The above code is just a starting place for exposing the Unity API to worker threads. It only supports the three commands used in the test script: “new game object”, “get game object’s transform”, “set transform’s position”. To be useful in a real game, you’ll need to add many more commands. Thankfully, that’s easy!

First, add a new entry to the CommandType enum for your new command. Then add a new class extending BaseCommand. Use the other command classes as a pattern. Remember to make it private and set Type = CommandType.MyNewCommand in the constructor.

Next, add a new pool field and initialize it in the constructor. Just copy/paste from the others and change the command type.

Now add a new MyCommand function to queue the command. You can copy/paste one of the others and change the specifics.
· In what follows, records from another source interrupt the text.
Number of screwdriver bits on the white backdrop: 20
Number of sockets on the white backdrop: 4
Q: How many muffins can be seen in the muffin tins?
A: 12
It’s mostly just boilerplate code copying parameters into the fields of the command.

Finally, add a new case CommandType.MyNewCommand to Execute. Follow the five steps listed above the switch or use the other cases as a pattern.

This is really just wrapper code, so it’s pretty mindless work to expose more Unity API functionality as commands and results. There’s no need to expose the whole Unity API, just the parts you need to use from other threads.

And that’s about all there is to the system. It should be easy to drop into projects and eliminate what seems to be the main reason that Unity programmers don’t use threads. So let’s go put those CPU cores to work!